Trump will vor Treffen mit Netanjahu Nahost-Friedensplan vorlegen


Roman Spirig
International / 24.01.20 01:55

US-Präsident Donald Trump will seinen Nahost-Friedensplan demnächst vorlegen. Der Plan soll noch vor dem für Dienstag geplanten Besuch des israelischen Ministerpräsidenten Benjamin Netanjahu und dessen Herausforderer Benny Gantz in Washington veröffentlicht werden.

Trump will vor Treffen mit Netanjahu Nahost-Friedensplan vorlegen (Foto: KEYSTONE / AP / Evan Vucci)
Trump will vor Treffen mit Netanjahu Nahost-Friedensplan vorlegen (Foto: KEYSTONE / AP / Evan Vucci)

Der Plan soll den Weg zu einer Aussöhnung zwischen Israelis und Palästinensern ebnen. "Wahrscheinlich" werde er kurz vor seinem Treffen mit Netanjahu präsentiert, sagte Trump am Donnerstag während eines Flugs in den US-Bundesstaat Florida im Gespräch mit Reportern.

Er rühmte den Plan als "ausgezeichnet", nannte aber keine Details. Trump hat es zu einem seiner zentralen aussenpolitischen Ziele erklärt, als Friedensstifter zwischen Israelis und Palästinensern in die Geschichte einzugehen.

Trump sagte an Bord des Regierungsflugzeuges, er glaube, der Friedensplan könne funktionieren. Man habe auch "kurz" mit den Palästinensern darüber gesprochen. Weitere Gespräche sollten folgen. "Ich bin sicher, sie werden vielleicht zuerst negativ reagieren, aber es ist tatsächlich sehr positiv für sie", sagte er.

Der Plan setzt auf einen engen Schulterschluss mit Israel. Die Palästinenser lehnen den US-Friedensplan, von dem bislang nur der ökonomische Teil veröffentlicht wurde, bereits vehement ab.

Die Palästinenser hat Trump unter anderem dadurch gegen sich aufgebracht, dass er mit dem jahrzehntelangen Konsens westlicher Nahost-Diplomatie brach und Jerusalem offiziell als Hauptstadt Israels anerkannte.

Der massgeblich von Trumps Berater und Schwiegersohn erarbeitete Friedensplan setzt in seinem ökonomischen Teil auf massive Wirtschaftshilfen für die Palästinenser.

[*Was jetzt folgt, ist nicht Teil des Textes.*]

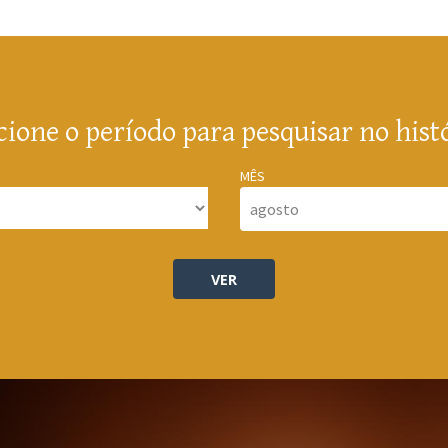
cione o período para pesquisar no hist
MÊS
VER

Zum politischen Teil hatte Kushner bereits im vergangenen Jahr gesagt, dass darin nicht von einer Zwei-Staaten-Lösung die Rede sein werde - ein weiterer Bruch mit dem internationalen Konsens. Laut dieser Lösung soll es einen unabhängigen Palästinenserstaat geben, der friedlich mit dem Staat Israel koexistiert.

US-Vizepräsident Mike Pence hatte vor Trumps Ankündigung in Jerusalem bestätigt, dass der US-Präsident Netanjahu und Gantz überraschend zu Gesprächen ins Weisse Haus eingeladen habe. Bei dem Treffen am Dienstag solle es um "regionale Themen sowie die Aussicht auf Frieden hier im Heiligen Land" gehen, sagte Pence.

Die Einladung an Netanjahu und Gantz kam gut einen Monat vor einer dritten israelischen Parlamentswahl binnen eines Jahres. Wahltermin ist der 2. März.

Nach den Wahlen im April und September des vergangenen Jahres war wegen einer Pattsituation zwischen dem rechts-religiösen und dem Mitte-Links-Lager keine Regierungsbildung gelungen. Der rechtskonservative Netanjahu (Likud) war zweimal bei dem Versuch gescheitert, eine Koalition zu schmieden.

Trump sagte, es sei noch nie dagewesen, dass beide Kandidaten zusammen ins Weisse Haus kämen. Noch ist unklar, wie Trumps Vorstoss sich auf Netanjahus Chancen auf einen Wahlsieg auswirken werden.

Netanjahu ist politisch angeschlagen, weil er vor einer Korruptionsanklage steht. Am Dienstag sollen Debatten eines parlamentarischen Ausschusses über einen Antrag Netanjahus auf Immunität beginnen. Sollte das Parlament Netanjahu die Immunität verweigern, müsste sich der Regierungschef einem Prozess stellen.

Auch Trump steht in der Heimat unter Druck wegen des laufenden Amtsenthebungsverfahrens im US-Senat. Dort dürften am Dienstag die Verteidiger Trumps ihre Plädoyers halten.

Die Demokraten im Repräsentantenhaus werfen Trump in der Ukraine-Affäre Amtsmissbrauch und Behinderung der Ermittlungen der Parlamentskammer vor. Eine Amtsenthebung Trumps ist allerdings extrem unwahrscheinlich, weil seine Republikaner im Senat eine Mehrheit haben.